Genre: Adult Speculative Fiction
Word Count: 102,000
Word Count: 102,000
My MC and MA (main antagonist) are dressed as:
Greg is dressed as Donald Trump. His wheat-colored wig keeps slipping off of his head, and the orange makeup causes him to sweat. Even though he hates politics, he can’t resist an opportunity to provoke others. The antagonist, Malcolm, contends with Greg every chance he gets and considers himself a champion of truth. He wears a silver wig that’s combed to the side with a name tag on his chest that reads, “Robert Mueller.”
Today is Justice Day in the United Colonies, and the citizens vote out unfavorable politicians, execute them, and select their replacements.
Popular radio host Greg Whistler hates politics. He sees it as nothing more than a talking point to boost ratings so he can make a living and satisfy his divorce settlement. But when his fans select him as the next presidential candidate, he’s drafted into a democracy where failure to please the people results in death.
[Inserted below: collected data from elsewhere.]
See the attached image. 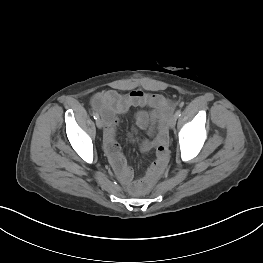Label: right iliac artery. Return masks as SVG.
Instances as JSON below:
<instances>
[{
    "label": "right iliac artery",
    "instance_id": "1",
    "mask_svg": "<svg viewBox=\"0 0 263 263\" xmlns=\"http://www.w3.org/2000/svg\"><path fill=\"white\" fill-rule=\"evenodd\" d=\"M93 117H94V119H99V115L97 114V113H93Z\"/></svg>",
    "mask_w": 263,
    "mask_h": 263
}]
</instances>
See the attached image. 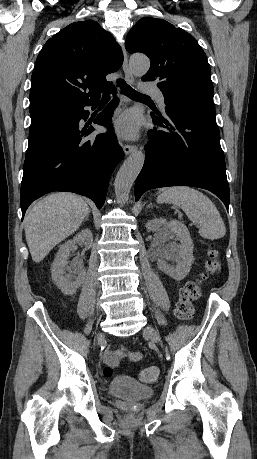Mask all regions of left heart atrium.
Here are the masks:
<instances>
[{
	"label": "left heart atrium",
	"instance_id": "left-heart-atrium-1",
	"mask_svg": "<svg viewBox=\"0 0 257 459\" xmlns=\"http://www.w3.org/2000/svg\"><path fill=\"white\" fill-rule=\"evenodd\" d=\"M140 117L134 112H127L117 119L114 130L124 139H134L140 131Z\"/></svg>",
	"mask_w": 257,
	"mask_h": 459
}]
</instances>
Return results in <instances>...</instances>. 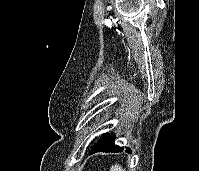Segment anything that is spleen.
<instances>
[{
	"instance_id": "1",
	"label": "spleen",
	"mask_w": 199,
	"mask_h": 171,
	"mask_svg": "<svg viewBox=\"0 0 199 171\" xmlns=\"http://www.w3.org/2000/svg\"><path fill=\"white\" fill-rule=\"evenodd\" d=\"M110 171H124L122 167L118 164L112 165Z\"/></svg>"
}]
</instances>
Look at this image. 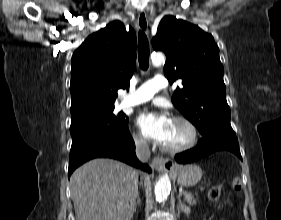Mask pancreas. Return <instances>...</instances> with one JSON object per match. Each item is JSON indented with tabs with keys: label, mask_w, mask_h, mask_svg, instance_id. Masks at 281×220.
<instances>
[{
	"label": "pancreas",
	"mask_w": 281,
	"mask_h": 220,
	"mask_svg": "<svg viewBox=\"0 0 281 220\" xmlns=\"http://www.w3.org/2000/svg\"><path fill=\"white\" fill-rule=\"evenodd\" d=\"M183 195L189 205L196 204V197L192 193L184 192Z\"/></svg>",
	"instance_id": "cf45deb5"
}]
</instances>
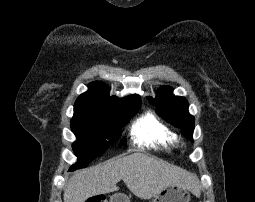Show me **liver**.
<instances>
[{
    "label": "liver",
    "mask_w": 255,
    "mask_h": 202,
    "mask_svg": "<svg viewBox=\"0 0 255 202\" xmlns=\"http://www.w3.org/2000/svg\"><path fill=\"white\" fill-rule=\"evenodd\" d=\"M120 180L141 199H150L170 185L192 192H196L198 186L197 178L186 170L134 153L71 176L64 190V202H85L90 197L117 191L116 184Z\"/></svg>",
    "instance_id": "liver-1"
}]
</instances>
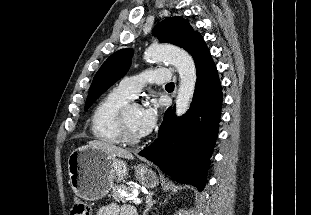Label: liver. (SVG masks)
<instances>
[{"label":"liver","mask_w":311,"mask_h":215,"mask_svg":"<svg viewBox=\"0 0 311 215\" xmlns=\"http://www.w3.org/2000/svg\"><path fill=\"white\" fill-rule=\"evenodd\" d=\"M88 146L97 148L105 152L111 157H119V158H125V159H133V155L131 152L120 148L118 146H115L111 143L100 141V140H91L88 142Z\"/></svg>","instance_id":"6515ba94"}]
</instances>
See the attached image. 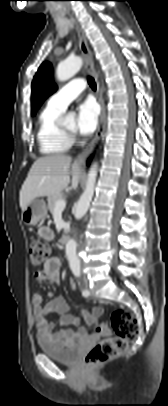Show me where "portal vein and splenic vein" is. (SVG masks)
I'll return each instance as SVG.
<instances>
[{
  "label": "portal vein and splenic vein",
  "mask_w": 168,
  "mask_h": 406,
  "mask_svg": "<svg viewBox=\"0 0 168 406\" xmlns=\"http://www.w3.org/2000/svg\"><path fill=\"white\" fill-rule=\"evenodd\" d=\"M65 206H66V202H65V200H58L56 203H55V211H62V210H64V208H65Z\"/></svg>",
  "instance_id": "obj_1"
}]
</instances>
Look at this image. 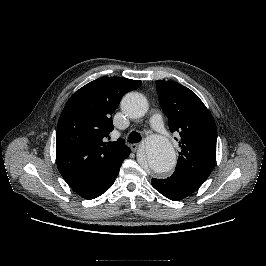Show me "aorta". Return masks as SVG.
I'll use <instances>...</instances> for the list:
<instances>
[{
  "label": "aorta",
  "instance_id": "aorta-1",
  "mask_svg": "<svg viewBox=\"0 0 266 266\" xmlns=\"http://www.w3.org/2000/svg\"><path fill=\"white\" fill-rule=\"evenodd\" d=\"M122 111L131 118H140L148 110V102L144 95L131 92L121 102ZM139 163L155 174H166L176 165V154L170 141L160 135L148 138L145 148L139 154Z\"/></svg>",
  "mask_w": 266,
  "mask_h": 266
}]
</instances>
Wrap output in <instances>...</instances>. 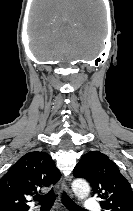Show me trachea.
<instances>
[{"instance_id":"1","label":"trachea","mask_w":133,"mask_h":211,"mask_svg":"<svg viewBox=\"0 0 133 211\" xmlns=\"http://www.w3.org/2000/svg\"><path fill=\"white\" fill-rule=\"evenodd\" d=\"M34 200L41 203V209H50L53 206L55 201V193L53 190H50L46 195H36ZM64 205L70 211H86L82 207L78 206L67 194H63L62 197Z\"/></svg>"}]
</instances>
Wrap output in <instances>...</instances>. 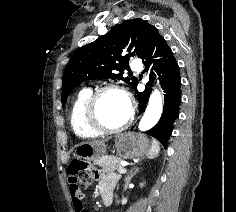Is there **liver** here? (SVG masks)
<instances>
[{
    "label": "liver",
    "instance_id": "6515ba94",
    "mask_svg": "<svg viewBox=\"0 0 236 212\" xmlns=\"http://www.w3.org/2000/svg\"><path fill=\"white\" fill-rule=\"evenodd\" d=\"M91 145L94 146H101V145H105V140H95V141H91V142H87Z\"/></svg>",
    "mask_w": 236,
    "mask_h": 212
}]
</instances>
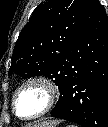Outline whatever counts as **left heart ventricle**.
<instances>
[{
	"instance_id": "left-heart-ventricle-1",
	"label": "left heart ventricle",
	"mask_w": 108,
	"mask_h": 127,
	"mask_svg": "<svg viewBox=\"0 0 108 127\" xmlns=\"http://www.w3.org/2000/svg\"><path fill=\"white\" fill-rule=\"evenodd\" d=\"M44 91L36 86L25 89L17 98V111L22 116H29L38 112L45 104Z\"/></svg>"
}]
</instances>
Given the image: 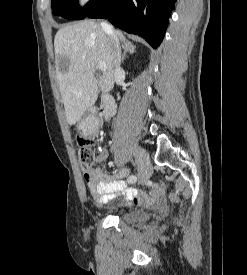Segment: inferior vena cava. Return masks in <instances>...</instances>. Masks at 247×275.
Listing matches in <instances>:
<instances>
[{"mask_svg":"<svg viewBox=\"0 0 247 275\" xmlns=\"http://www.w3.org/2000/svg\"><path fill=\"white\" fill-rule=\"evenodd\" d=\"M101 27L108 33H110V41L112 45V54H113V67H114V75H117L122 71L121 68V48H120V43L119 39L114 33L113 29L106 23L102 22Z\"/></svg>","mask_w":247,"mask_h":275,"instance_id":"1","label":"inferior vena cava"}]
</instances>
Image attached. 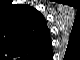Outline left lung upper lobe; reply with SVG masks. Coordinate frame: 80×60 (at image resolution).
<instances>
[{
  "label": "left lung upper lobe",
  "mask_w": 80,
  "mask_h": 60,
  "mask_svg": "<svg viewBox=\"0 0 80 60\" xmlns=\"http://www.w3.org/2000/svg\"><path fill=\"white\" fill-rule=\"evenodd\" d=\"M23 14H27L25 17V20H30L29 15H28V9H23ZM30 22L31 21H27ZM24 23V22H23ZM28 25V23H27ZM31 33L30 31L26 30V33L19 32V36L17 37V41L19 44H21V48H31L33 45L36 43V41L39 40L38 33H33L31 36H29Z\"/></svg>",
  "instance_id": "1"
}]
</instances>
With only seven days to campaign, Greg feels the pressure. The other candidates have everything he doesn’t—consultants, staff, and compelling platforms. He’ll go to prison for losing or failing to participate, so driven by desperation to win, he lies about his opponents, the media, and anyone against him. The people love the theater he brings, and their votes propel him to an unexpected victory. But now that he’s president, he must embrace the politics he hates in order to satisfy the people’s appetites. If he fails, he’ll be their next victim.
First 250 words:
Except for the rifles strapped across their backs and the pollution masks covering their faces, the protesters stood naked on the sidewalk. Greg counted thirty of them from where he stood across the street. Fifteen of them linked their arms in one row, and the other fifteen stood behind them doing the same. They chanted in a ritualistic monotone, “No more Justice Day; no more deaths.”
A crowd formed around them, snapping photos, recording video, and pointing fingers. The whole scene sent shivers down Greg’s back. He tapped his foot, wishing his cab would arrive before the madness ensued. In a few minutes, police would arrive, dressed in riot gear and carrying guns, to disband the protestors by any means.
Greg stood next to his production assistant, Lee Woo, as afternoon clouds churned above Columbus City. People walked the sidewalks with umbrellas over their heads and masks covering their faces. Traffic inched forward, honking horns at the protestors.
As rain pattered his umbrella, Lee said, “They pull this crap every Justice Day.”
Greg agreed. Every Justice Day citizens voted out the politicians they disliked, executed them on live television, and selected their replacements. And every Justice Day people went into a frenzy. Greg detested the executions and protests, but he still exploited them to peddle conspiracy theories and anti-government rhetoric on his radio show. Ratings were ratings, and the job paid the bills and his alimony.
“Great show today by the way,” Lee said as if he had read Greg’s thoughts.